汚物入りのオムツを、窓から捨てる若い親もいる。
駐車場には、三強警備の警備員が20人体制で待機している。
ものものしい警備体制だ。
自家用車ばかりではない、市営バス停もある。そして観光バスも入る。
真っ青な海が朝日をあびて、キラキラしてきた。
一瞬、ゴマアザラシの「ごん吉」の顔がうかんだ。
(あいつは、なにがあっても動じない)
ゴマアザラシの歴代ボス。
現在、一人暮らし。
ゴマアザラシ同士の噛みつき事件から、仲間と離され、現在は一人暮らしのプールへ。
人間にコビを売って餌をもらうことをヤメ、自分らしく生き続ける。
たまにお腹をたたく。
海水をお腹にかけてやると、ビミーヨーに喜ぶ。
(ごん吉になろう)
そう思ったら大田は勇気が湧いてきた。
耳につけているイヤホンから無線で連絡が入った。
三強警備の花田からだ!
「館長!並んでいる車が20台を超えました!駐車場へ誘導してもよろしいでしょうか?」
「はぁい。
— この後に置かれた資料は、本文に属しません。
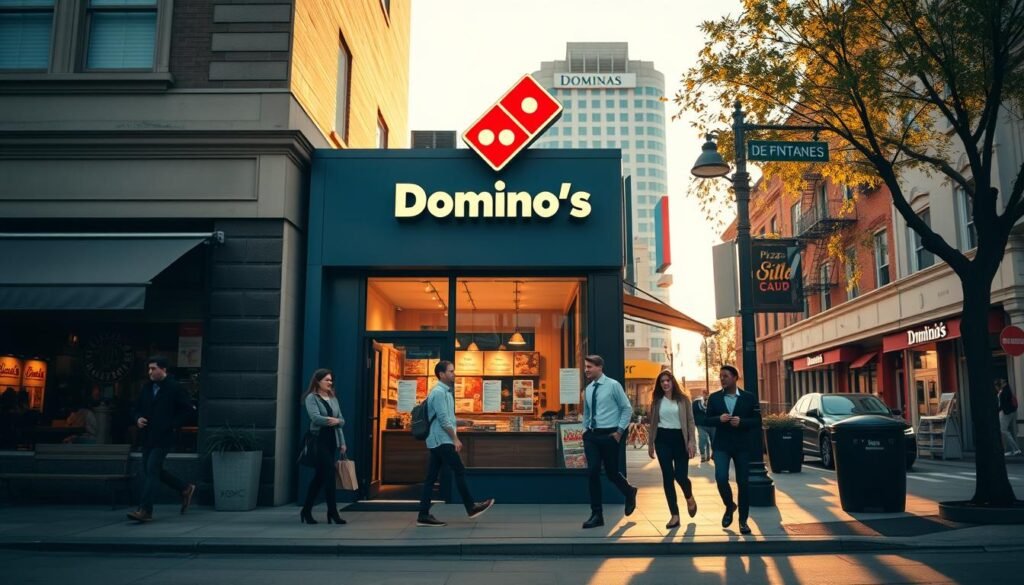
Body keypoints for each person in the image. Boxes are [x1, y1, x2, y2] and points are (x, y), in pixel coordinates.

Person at [417, 360, 494, 527]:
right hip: (441, 440)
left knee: (430, 478)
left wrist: (463, 422)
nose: (454, 374)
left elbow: (447, 418)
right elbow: (444, 420)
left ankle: (423, 514)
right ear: (442, 374)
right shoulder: (438, 393)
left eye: (453, 371)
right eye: (451, 371)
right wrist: (455, 439)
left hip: (438, 440)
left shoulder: (445, 392)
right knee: (459, 469)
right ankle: (471, 507)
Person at [127, 356, 196, 523]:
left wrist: (172, 425)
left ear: (164, 370)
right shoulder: (146, 388)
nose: (150, 372)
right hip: (147, 437)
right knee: (152, 470)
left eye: (153, 368)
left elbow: (189, 410)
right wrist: (137, 419)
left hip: (164, 437)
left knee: (152, 470)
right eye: (149, 369)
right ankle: (185, 488)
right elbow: (136, 408)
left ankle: (145, 510)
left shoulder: (175, 388)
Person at [581, 354, 637, 529]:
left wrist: (620, 431)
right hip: (592, 436)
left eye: (589, 367)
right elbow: (587, 412)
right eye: (585, 367)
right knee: (593, 471)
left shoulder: (613, 385)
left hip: (610, 435)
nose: (586, 370)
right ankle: (596, 514)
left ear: (599, 367)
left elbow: (626, 408)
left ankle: (629, 491)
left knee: (612, 473)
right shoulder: (588, 389)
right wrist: (585, 431)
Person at [703, 365, 758, 535]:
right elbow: (706, 420)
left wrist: (742, 422)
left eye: (725, 376)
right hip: (722, 445)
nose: (722, 379)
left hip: (742, 446)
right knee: (720, 478)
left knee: (743, 483)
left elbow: (757, 421)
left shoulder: (749, 398)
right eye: (720, 376)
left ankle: (743, 521)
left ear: (735, 377)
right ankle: (729, 506)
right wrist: (719, 419)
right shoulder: (714, 398)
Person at [647, 370, 698, 529]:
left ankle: (689, 498)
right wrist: (650, 445)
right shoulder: (656, 401)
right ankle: (674, 515)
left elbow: (690, 421)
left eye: (668, 380)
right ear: (659, 384)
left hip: (680, 440)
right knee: (668, 477)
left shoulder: (683, 400)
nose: (665, 384)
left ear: (673, 382)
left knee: (681, 476)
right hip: (662, 440)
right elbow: (653, 424)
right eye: (662, 381)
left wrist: (691, 442)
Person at [300, 368, 348, 524]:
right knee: (329, 476)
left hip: (332, 440)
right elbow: (315, 418)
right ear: (318, 381)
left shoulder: (333, 398)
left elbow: (341, 420)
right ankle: (333, 512)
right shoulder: (311, 398)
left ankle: (306, 510)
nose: (330, 382)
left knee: (319, 478)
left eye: (331, 380)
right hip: (318, 441)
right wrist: (333, 421)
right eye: (327, 380)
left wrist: (342, 443)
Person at [997, 379, 1020, 456]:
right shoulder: (1006, 391)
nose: (1001, 384)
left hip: (1005, 413)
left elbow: (1002, 403)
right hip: (1008, 412)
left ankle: (1015, 448)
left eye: (1002, 383)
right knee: (1004, 430)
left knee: (1003, 430)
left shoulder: (1004, 392)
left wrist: (999, 410)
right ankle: (1012, 449)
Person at [693, 388, 715, 463]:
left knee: (714, 441)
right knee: (703, 439)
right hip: (701, 425)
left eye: (707, 393)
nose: (706, 394)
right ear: (702, 393)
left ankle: (712, 454)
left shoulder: (713, 401)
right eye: (704, 393)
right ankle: (703, 455)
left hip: (712, 425)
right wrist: (695, 423)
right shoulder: (696, 402)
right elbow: (693, 413)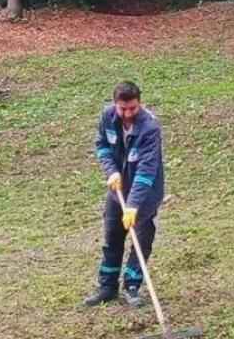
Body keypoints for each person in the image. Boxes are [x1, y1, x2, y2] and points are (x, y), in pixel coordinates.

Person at [83, 81, 165, 309]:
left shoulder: (150, 128)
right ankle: (107, 287)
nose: (127, 114)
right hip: (117, 190)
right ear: (115, 104)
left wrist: (133, 205)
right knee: (112, 238)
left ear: (140, 103)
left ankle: (132, 287)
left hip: (144, 194)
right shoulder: (107, 117)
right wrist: (112, 172)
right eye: (123, 109)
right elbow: (102, 146)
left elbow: (147, 171)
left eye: (133, 108)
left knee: (140, 240)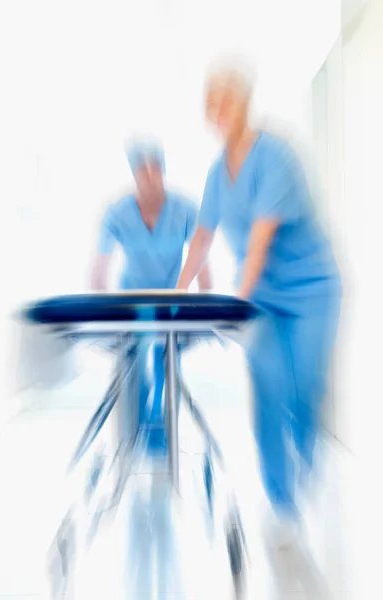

お願いします」
「了解しました。」
普通車600円。
大型バス1200円。
駐車場のゲートが、解放された。
いよいよ開演時間がせまる。
午前9時開演。
イルカショー3回
本日は、大型バス30台予約連絡あり、ほかにも学校、幼稚園関係の団体入る予定。
大田は深く息を吸った。
(まずは、朝礼だ!)
「今日一日、事故のないように」
(ドキドキする)
「「今日一日、アトラクションリーダーに従い頑張りましょう」
(違う気がする~)
「今日も一日、親切、丁寧、スマイル、楽しかったね~と言われるように頑張りましょう」
(カム)
「とにかく。頑張りましょう」
(これだ!)
「館長!どうぞ!」
「はい!そろそろ!朝礼です!開演前の点検もありますのでお願いします!」
「はい!今ぁ、行きます!」
大田は、両手をあわせ、「ヒュルリィ~ラララ~」イルカ旗にお祈りした。